### Texte de la page
* * *
De grands fonctionnaires, placés en dehors des vicissitudes et des préoccupations de la politique et préposés aux diverses branches du service public, pourront bien donner l’impulsion aux affaires ; des commissions accidentelles, composées d’hommes spéciaux, de pairs, de députés, d’administrateurs éprouvés, éclaireront une question déterminée ; mais les uns et les autres n’offrent qu’un palliatif imparfait à l’état d’isolement du pouvoir central.

Un autre secours lui est nécessaire. Des conseils, organes des citoyens, le surveillent et le contiennent de toutes parts : qu’il ait aussi son conseil. On soumet tous ses actes à la discussion et à la critique : qu’il puisse lui-même, quand il le croit bon, faire discuter et critiquer ses projets, avant de les réaliser. L’opposition fait appel pour le combattre aux recherches des savans, à l’opinion des jurisconsultes, à la plume des publicistes ; qu’il ait auprès de lui des savans, des jurisconsultes, des publicistes, qui forment comme un foyer de lumières, comme une sorte de congrès intellectuel ; que ce conseil soit composé d’hommes graves et expérimentés, qui trouvent dans ses rangs la récompense de leurs services passés et une situation assez grande, assez stable, pour satisfaire leur ambition et garantir leur indépendance ; que plusieurs d’entre eux, appartenant aux deux chambres, établissent entre le parlement et le pouvoir exécutif un échange de communications et de doctrines qui les rapprochent et les concilient ; que ce conseil soit aussi éloigné de l’opposition systématique que de la servilité, non moins pénétré des nécessités du gouvernement que soucieux des droits et des intérêts privés, étranger aux luttes d’une politique mesquine et secondaire, supérieur à toutes considérations de personnes, et qu’il voie dans le gouvernement, non les hommes, ses dépositaires passagers, mais l’intérêt social, son but permanent.
* * *
### Lignes fournies

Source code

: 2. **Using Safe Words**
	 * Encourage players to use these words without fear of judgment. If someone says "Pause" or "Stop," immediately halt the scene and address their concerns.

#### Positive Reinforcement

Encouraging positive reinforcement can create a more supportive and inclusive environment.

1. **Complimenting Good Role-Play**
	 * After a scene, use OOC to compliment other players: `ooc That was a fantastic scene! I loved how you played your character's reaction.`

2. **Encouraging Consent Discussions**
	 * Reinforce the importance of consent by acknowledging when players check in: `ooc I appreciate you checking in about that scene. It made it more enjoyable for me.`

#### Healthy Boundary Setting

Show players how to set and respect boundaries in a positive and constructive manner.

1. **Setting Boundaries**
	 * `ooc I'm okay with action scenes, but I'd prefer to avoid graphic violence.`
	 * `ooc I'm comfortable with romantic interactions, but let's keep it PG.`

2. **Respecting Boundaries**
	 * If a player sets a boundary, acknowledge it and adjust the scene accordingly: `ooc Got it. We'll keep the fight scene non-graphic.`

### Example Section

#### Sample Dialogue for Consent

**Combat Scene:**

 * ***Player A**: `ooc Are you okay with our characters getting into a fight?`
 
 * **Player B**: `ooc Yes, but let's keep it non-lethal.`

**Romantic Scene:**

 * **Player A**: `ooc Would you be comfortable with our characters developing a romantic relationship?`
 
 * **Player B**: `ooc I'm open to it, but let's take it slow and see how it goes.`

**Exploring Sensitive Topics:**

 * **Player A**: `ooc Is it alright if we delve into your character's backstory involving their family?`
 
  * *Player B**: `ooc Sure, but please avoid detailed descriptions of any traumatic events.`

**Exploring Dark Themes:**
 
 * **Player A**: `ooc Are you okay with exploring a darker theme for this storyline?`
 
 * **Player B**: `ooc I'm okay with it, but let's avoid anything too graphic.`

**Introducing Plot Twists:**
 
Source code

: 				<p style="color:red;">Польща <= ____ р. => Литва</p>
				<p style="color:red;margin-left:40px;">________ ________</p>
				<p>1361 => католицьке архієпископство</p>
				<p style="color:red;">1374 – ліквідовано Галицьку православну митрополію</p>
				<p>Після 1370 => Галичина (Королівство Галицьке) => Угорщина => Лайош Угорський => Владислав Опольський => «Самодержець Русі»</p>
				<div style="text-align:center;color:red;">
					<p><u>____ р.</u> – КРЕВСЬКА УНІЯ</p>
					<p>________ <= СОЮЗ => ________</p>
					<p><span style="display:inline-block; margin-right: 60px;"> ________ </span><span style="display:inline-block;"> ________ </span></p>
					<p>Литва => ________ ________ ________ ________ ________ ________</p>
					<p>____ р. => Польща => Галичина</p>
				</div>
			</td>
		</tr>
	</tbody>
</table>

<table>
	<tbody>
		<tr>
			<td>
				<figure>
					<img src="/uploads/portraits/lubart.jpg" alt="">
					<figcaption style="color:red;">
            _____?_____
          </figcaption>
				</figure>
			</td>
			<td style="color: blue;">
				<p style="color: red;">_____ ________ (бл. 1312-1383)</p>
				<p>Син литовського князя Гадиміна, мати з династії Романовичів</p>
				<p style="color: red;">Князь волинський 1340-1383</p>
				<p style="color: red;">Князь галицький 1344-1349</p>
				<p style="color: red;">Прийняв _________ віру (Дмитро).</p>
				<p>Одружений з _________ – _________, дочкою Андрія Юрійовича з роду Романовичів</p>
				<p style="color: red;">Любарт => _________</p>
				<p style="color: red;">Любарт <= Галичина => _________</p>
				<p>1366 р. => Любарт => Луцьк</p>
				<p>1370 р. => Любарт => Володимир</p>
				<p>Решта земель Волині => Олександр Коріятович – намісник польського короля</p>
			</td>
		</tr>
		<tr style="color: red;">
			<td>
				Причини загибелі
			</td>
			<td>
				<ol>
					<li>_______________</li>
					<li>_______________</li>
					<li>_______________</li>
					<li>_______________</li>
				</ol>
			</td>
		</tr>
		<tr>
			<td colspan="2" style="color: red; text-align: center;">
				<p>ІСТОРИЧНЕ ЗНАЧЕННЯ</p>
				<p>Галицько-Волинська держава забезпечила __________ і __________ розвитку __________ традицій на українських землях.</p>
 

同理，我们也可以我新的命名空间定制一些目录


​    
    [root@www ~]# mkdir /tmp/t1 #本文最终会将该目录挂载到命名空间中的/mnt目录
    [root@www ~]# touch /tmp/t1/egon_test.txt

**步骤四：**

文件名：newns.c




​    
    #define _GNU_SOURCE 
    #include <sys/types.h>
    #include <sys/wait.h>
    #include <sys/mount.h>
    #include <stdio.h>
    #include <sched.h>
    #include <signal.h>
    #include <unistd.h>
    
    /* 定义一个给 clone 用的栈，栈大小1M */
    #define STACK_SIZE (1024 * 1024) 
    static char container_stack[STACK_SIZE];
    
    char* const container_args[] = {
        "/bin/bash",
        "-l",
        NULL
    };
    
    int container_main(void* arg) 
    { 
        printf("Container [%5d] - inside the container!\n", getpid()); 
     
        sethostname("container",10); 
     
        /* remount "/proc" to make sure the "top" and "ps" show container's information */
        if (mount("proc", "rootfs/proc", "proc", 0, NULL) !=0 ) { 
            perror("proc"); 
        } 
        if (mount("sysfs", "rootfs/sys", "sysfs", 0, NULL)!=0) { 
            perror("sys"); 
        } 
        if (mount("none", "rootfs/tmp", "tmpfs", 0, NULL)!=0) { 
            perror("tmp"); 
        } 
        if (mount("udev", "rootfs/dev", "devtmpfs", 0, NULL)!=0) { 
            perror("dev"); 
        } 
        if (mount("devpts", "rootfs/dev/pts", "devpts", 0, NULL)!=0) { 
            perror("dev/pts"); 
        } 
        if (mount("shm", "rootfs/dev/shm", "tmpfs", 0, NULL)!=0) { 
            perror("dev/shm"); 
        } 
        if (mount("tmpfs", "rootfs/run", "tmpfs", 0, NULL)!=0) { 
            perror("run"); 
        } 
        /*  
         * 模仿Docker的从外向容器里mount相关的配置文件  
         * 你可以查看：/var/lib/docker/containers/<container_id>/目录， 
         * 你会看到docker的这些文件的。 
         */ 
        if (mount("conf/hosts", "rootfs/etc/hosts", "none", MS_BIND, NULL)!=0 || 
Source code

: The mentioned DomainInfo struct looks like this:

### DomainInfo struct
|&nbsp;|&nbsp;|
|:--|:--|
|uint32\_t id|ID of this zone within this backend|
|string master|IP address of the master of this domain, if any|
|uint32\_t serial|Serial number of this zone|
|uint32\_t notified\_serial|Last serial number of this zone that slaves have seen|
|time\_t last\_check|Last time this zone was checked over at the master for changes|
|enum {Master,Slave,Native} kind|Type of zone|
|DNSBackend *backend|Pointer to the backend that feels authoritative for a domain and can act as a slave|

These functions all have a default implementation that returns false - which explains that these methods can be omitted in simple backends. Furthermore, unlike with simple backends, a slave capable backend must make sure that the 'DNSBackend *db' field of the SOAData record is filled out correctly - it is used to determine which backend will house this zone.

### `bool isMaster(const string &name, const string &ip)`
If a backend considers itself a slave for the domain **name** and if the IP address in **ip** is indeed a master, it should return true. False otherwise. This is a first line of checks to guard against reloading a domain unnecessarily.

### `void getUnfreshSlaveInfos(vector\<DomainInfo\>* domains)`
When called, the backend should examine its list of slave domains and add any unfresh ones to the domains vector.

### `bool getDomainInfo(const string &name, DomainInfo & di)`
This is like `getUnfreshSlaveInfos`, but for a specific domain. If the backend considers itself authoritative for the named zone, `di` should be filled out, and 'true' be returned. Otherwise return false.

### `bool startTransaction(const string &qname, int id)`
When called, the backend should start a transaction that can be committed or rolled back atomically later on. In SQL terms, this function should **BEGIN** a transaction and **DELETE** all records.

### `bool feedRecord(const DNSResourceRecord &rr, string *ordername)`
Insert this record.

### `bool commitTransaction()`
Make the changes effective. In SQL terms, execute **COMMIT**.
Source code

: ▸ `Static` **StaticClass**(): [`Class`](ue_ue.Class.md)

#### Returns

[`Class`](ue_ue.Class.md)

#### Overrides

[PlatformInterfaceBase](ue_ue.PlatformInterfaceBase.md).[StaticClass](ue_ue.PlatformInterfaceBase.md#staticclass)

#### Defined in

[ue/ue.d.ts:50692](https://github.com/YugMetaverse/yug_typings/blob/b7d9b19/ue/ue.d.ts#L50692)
* * *
### Exercices à traiter
1. Résumez plus brièvement le paragraphe du texte sur le pouvoir central qui commence par « Un autre secours lui est nécessaire », en conservant ses faits principaux.
2. Dans le texte sur le pouvoir central, substituez « temporaires » à « accidentelles » dans le passage qui débute par « De grands fonctionnaires, placés » et s'achève par « du pouvoir central. ».

### Corrigé de l'exercice
1. Le pouvoir central a besoin d'un autre secours : un conseil qui lui soit propre. Surveillé par des conseils de citoyens et exposé à la critique d'une opposition qui s'appuie sur des savants, des jurisconsultes et des publicistes, il doit pouvoir faire discuter ses projets avant de les réaliser et réunir lui aussi de tels hommes autour de lui. Ce conseil serait composé d'hommes graves et expérimentés. Leur situation devrait être assez grande et assez stable pour satisfaire leur ambition et garantir leur indépendance. Certains d'entre eux, membres des deux chambres, rapprocheraient le parlement et le pouvoir exécutif. Aussi éloigné de l'opposition systématique que de la servilité, attentif aux nécessités du gouvernement comme aux droits privés, ce conseil devrait voir dans le gouvernement l'intérêt social plutôt que les hommes.

2.
De grands fonctionnaires, placés en dehors des vicissitudes et des préoccupations de la politique et préposés aux diverses branches du service public, pourront bien donner l’impulsion aux affaires ; des commissions temporaires, composées d’hommes spéciaux, de pairs, de députés, d’administrateurs éprouvés, éclaireront une question déterminée ; mais les uns et les autres n’offrent qu’un palliatif imparfait à l’état d’isolement du pouvoir central.